As I write this, we are in the midst of the global COVID19 pandemic. This has taken us to a level of critical dependency on the Global Cloud that would have seemed extraordinary less than a year ago. For many, it is now the primary source for meeting even basic needs, such as to interact with neighbors and colleagues for work or recreation, to get safety information important to our well-being, and to order goods. Both the benefits and problems of the Global Cloud are now amplified across the world. It is unclear how much this acceleration will persist once the pandemic is over, though it is likely that the Global Cloud will continue to grow unabated.
As well as being powerful, digital technology is also fragile, and this is a big concern given our dependence on it. Most of us are driving at 90mph down the digital freeway in cars that have no seat belts and with rusted axles that could break at any time. Barely a day goes by without a horrendous cyberattack that disables a corporation or a municipality appearing in the news. Until recently this was mainly from distributed denial-of-service (DDOS) attacks which would take a website or server offline for a few hours. Now we see much more devastating ransomware attacks where hackers take over and encrypt entire systems, demanding a ransom to decrypt them. As I write this a news story has just broken about a large national healthcare provider that is completely crippled by a ransomware attack, leaving it unable to run operations at its hospitals.
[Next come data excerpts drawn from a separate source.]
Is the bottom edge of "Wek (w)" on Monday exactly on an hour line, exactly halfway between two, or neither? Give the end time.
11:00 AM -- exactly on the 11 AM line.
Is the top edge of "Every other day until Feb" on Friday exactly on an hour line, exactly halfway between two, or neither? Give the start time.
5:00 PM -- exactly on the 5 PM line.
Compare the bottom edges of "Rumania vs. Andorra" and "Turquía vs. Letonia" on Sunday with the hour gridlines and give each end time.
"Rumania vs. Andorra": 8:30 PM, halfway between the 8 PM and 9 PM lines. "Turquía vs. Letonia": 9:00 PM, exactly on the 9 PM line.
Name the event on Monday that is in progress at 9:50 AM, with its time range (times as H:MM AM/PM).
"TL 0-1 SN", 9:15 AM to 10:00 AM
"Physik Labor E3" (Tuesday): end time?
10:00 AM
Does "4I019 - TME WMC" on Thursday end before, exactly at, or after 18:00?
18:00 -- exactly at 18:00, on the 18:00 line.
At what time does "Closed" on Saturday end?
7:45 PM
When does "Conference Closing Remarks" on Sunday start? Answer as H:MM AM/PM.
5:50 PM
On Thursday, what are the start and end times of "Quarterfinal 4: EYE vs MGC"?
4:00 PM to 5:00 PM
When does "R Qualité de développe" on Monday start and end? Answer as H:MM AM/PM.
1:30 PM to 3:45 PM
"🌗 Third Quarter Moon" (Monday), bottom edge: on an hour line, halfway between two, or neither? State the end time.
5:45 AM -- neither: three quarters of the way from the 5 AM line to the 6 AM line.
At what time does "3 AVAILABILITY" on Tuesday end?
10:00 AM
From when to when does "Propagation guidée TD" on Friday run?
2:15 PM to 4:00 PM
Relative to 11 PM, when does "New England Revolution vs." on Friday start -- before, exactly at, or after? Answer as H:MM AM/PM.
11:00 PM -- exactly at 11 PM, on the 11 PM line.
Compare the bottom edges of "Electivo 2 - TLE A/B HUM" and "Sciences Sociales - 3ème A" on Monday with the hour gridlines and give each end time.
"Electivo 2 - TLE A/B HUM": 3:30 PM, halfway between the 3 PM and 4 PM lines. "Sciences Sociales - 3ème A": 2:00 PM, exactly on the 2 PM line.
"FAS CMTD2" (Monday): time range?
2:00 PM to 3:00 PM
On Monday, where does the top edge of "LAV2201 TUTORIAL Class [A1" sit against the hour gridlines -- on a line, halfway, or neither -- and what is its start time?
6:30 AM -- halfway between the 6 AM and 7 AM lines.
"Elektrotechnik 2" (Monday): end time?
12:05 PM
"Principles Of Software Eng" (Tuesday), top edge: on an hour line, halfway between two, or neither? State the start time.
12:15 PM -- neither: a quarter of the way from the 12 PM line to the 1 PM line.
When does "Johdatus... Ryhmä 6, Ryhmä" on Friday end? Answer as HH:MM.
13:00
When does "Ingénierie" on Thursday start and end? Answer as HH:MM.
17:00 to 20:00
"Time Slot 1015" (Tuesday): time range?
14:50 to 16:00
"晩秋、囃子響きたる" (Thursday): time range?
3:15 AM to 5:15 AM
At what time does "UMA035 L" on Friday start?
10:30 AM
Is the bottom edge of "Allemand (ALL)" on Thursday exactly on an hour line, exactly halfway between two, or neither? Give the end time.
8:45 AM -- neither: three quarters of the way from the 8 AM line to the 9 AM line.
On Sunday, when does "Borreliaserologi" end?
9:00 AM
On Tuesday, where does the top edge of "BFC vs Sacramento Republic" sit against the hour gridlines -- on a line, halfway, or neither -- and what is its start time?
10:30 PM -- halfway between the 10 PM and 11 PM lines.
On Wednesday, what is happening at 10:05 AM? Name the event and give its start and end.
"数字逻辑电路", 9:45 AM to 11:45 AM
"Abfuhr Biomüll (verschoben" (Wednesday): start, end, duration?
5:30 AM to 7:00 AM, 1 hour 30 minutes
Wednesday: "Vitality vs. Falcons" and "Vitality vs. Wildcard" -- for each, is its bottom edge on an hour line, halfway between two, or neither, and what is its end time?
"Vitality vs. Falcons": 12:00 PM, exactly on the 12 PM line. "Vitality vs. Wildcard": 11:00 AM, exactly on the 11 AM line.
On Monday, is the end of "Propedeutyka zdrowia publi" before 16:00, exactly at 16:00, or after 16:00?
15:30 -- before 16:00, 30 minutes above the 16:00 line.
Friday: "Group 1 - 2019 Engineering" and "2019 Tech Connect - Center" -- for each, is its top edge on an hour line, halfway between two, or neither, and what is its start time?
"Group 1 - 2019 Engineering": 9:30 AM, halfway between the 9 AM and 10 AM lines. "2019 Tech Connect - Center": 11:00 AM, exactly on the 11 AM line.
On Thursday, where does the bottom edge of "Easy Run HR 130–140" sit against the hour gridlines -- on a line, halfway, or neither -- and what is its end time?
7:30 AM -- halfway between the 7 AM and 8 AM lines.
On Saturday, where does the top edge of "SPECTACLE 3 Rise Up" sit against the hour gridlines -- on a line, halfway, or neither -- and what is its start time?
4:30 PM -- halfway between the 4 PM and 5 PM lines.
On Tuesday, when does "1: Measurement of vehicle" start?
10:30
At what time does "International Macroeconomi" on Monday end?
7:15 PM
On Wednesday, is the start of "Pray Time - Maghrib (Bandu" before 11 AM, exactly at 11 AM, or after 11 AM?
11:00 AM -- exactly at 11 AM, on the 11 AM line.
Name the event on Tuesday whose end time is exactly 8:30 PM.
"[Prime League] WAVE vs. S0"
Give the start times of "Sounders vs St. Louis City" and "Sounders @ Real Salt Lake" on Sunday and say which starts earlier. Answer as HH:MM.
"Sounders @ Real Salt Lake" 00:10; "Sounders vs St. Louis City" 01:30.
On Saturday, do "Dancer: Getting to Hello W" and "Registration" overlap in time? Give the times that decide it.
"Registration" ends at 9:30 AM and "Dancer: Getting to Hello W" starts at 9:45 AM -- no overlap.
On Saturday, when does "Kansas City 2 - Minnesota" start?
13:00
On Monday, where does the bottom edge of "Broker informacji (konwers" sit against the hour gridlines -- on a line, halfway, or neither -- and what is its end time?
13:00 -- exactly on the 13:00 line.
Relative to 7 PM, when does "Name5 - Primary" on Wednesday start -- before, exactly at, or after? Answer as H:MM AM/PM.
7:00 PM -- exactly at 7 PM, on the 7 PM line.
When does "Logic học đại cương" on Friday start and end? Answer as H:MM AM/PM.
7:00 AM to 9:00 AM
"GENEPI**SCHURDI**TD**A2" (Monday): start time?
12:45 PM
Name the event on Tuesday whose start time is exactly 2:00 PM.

These attacks happen to people like you and me too. Most of us know someone who has experienced a smaller-scale attack, maybe an identity theft or having an online account breached. Even when we are not under direct attack, we are under a kind of indirect attack on our brain. Companies collect huge amounts of data on us from the technology that we use, and they employ it to try to make us more valuable to them by modifying our behavior. This can take the form of selling our data to third parties, or using it to customize the content or advertisements we receive.